The point is, you need to constantly be hustling and using all of technology’s modern tools to get your product out (they’re not burning DVD’s anymore) and maybe one of those avenues is a podcast with salty language, and maybe that podcast exists among your body of work that clients can enjoy whenever they want.
But we live in a new age of retroactive outrage. Eddie Murphy was on SNL and is arguably the most talented person the show has produced. He did a stand-up special in which he explores “What if Mr. T were a Faggot?” It was inflammatory and it was insensitive and it was homophobic (though that buzzword was still a decade from conception) because the premise of the joke- the attribution of homosexual behavior to a big, strong, black man being marginalized as solely predatory sodomy - crossed the line. When I spell it out like that it looks horrible. But it’s a simple comedic device: assigning unlikely behavior to someone for comedic purposes. It’s the fish-out-of-water gag. It’s why we had Mork, and Alf, and Balkie from Perfect Strangers. It’s Freaky Friday. It’s why The Rock playing a babysitter or a tooth fairy is funny. Murphy did this AFTER he was on SNL. But if has been released before he auditioned, do you think he’d have been hired? 

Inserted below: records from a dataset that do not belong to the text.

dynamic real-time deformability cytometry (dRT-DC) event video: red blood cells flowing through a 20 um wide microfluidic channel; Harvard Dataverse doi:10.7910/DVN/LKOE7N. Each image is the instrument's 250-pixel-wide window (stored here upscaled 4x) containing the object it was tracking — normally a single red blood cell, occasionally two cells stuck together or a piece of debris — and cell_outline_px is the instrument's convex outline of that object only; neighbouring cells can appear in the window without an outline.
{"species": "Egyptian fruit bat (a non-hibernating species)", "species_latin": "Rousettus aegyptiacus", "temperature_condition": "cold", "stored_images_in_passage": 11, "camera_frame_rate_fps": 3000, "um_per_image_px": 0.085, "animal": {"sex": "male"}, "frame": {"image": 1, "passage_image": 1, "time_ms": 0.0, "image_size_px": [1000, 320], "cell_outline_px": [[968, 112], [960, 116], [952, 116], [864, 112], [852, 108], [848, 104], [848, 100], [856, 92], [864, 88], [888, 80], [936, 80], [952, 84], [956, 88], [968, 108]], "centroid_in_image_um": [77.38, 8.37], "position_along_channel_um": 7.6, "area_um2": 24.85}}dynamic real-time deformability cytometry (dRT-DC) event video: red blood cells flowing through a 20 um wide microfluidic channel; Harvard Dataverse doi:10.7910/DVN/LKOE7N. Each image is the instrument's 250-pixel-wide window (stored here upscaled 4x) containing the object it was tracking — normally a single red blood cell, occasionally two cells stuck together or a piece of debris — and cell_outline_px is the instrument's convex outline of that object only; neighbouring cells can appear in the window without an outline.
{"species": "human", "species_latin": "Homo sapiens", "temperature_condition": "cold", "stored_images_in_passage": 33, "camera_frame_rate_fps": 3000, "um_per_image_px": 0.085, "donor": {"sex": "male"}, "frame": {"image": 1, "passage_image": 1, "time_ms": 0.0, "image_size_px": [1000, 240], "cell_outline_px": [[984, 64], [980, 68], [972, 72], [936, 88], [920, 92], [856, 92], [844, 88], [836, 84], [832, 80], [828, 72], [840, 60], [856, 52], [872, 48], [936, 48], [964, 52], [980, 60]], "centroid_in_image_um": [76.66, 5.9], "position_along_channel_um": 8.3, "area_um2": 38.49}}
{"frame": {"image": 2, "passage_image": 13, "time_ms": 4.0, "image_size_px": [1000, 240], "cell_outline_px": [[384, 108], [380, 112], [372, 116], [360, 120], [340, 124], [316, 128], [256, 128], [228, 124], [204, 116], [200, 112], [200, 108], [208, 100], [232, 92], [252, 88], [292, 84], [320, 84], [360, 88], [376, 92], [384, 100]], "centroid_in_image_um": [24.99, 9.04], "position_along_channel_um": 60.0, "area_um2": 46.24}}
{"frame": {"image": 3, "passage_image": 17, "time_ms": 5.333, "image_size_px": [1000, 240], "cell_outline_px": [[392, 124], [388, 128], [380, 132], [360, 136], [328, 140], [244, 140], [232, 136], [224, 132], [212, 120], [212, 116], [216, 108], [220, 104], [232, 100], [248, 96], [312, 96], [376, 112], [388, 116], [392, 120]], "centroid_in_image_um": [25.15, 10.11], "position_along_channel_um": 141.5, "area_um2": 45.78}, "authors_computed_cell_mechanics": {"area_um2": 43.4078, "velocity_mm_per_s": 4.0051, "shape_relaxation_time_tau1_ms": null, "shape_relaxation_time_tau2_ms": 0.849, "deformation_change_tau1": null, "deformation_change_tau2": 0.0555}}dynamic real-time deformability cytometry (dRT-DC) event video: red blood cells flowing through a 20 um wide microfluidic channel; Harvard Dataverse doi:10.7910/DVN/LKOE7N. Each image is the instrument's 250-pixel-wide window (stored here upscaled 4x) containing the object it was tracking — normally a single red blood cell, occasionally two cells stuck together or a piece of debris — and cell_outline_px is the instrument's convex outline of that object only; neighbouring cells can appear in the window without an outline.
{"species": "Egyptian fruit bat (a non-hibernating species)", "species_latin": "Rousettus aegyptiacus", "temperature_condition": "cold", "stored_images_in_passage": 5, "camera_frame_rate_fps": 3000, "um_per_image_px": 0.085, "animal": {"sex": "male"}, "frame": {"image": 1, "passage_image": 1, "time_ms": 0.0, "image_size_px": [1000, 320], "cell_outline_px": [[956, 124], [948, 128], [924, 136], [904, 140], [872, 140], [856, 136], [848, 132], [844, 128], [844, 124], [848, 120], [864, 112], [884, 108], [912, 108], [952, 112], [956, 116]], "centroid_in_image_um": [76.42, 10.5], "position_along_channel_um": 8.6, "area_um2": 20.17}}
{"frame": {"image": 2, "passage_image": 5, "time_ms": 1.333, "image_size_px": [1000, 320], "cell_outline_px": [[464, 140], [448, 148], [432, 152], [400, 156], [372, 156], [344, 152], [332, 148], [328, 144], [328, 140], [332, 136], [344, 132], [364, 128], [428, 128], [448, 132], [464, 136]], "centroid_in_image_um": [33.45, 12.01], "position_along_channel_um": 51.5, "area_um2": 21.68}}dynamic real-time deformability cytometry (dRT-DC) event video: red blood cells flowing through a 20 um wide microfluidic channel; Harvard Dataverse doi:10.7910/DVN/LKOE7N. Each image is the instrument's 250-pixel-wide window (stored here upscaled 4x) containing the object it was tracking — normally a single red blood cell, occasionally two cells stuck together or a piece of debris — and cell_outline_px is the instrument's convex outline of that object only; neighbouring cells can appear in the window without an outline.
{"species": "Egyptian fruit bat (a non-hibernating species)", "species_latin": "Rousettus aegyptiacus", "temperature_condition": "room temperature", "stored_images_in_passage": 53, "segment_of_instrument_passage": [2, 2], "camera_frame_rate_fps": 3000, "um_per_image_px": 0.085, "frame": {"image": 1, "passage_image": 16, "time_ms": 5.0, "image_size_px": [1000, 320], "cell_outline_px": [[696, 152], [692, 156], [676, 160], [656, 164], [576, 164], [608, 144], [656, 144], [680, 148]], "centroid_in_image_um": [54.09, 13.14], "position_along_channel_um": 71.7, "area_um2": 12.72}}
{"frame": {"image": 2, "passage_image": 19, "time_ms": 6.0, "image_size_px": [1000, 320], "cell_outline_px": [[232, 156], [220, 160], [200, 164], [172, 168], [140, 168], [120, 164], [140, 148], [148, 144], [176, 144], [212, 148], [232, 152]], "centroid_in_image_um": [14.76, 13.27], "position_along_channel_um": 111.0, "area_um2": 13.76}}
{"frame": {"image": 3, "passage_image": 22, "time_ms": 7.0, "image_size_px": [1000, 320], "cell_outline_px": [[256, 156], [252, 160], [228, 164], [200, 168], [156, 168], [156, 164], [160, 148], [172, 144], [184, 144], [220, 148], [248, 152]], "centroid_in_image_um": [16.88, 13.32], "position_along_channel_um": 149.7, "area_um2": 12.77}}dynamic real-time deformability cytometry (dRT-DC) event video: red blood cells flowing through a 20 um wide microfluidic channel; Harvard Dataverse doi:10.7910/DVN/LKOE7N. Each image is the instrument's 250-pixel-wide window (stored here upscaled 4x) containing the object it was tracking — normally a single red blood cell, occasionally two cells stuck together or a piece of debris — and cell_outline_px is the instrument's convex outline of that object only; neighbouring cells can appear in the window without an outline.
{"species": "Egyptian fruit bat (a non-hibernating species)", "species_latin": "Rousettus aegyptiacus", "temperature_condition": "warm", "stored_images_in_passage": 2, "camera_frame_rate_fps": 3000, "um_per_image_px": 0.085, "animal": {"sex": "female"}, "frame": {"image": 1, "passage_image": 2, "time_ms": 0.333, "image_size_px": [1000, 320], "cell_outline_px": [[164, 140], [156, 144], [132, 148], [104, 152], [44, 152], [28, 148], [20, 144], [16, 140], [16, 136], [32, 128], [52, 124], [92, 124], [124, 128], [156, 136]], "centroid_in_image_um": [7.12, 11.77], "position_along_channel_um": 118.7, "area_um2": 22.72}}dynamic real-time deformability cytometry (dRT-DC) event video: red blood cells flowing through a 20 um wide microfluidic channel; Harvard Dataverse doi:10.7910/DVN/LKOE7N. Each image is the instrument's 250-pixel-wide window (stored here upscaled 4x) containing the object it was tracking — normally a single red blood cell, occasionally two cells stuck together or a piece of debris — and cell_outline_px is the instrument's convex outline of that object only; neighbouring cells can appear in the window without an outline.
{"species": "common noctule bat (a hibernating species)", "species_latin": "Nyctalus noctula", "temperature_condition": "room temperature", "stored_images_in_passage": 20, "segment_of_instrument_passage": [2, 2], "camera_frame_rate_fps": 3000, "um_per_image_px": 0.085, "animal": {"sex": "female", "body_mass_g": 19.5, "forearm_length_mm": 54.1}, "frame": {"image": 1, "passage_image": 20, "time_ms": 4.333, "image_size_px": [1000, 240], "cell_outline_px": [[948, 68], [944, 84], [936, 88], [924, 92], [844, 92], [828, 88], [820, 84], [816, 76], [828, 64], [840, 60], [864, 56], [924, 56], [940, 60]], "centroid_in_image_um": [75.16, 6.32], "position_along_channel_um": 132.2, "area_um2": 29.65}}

  Of course he would have. Because the Mr. T thing was a small part of that special (though, I recall, an extremely quotable part) and the people who didn’t like or appreciate the language didn’t have the bionic megaphone of the internet so they could get their outrage all over your conscience. The point is that your podcast is a reflection of your brand. You have to weigh your desire to speak freely and loosely with your desire to keep the Cancel Culture at bay. At a MINIMUM, though, you should keep things clean for your clients, listeners, and most importantly, your potential customers. Shane Gillis missed out of being on SNL and fame, instead on infamy because he broke one of society's biggest rules:he said something controversial out loud. Granted, it was in bad taste, but if that were a crime half of us would be in jail. It's just important to remember that your language on a work-based podcast should be professional, which I realize cannot be defined easily, but maybe stay away from slang and cursing. Just because you CAN doesn't mean you SHOULD.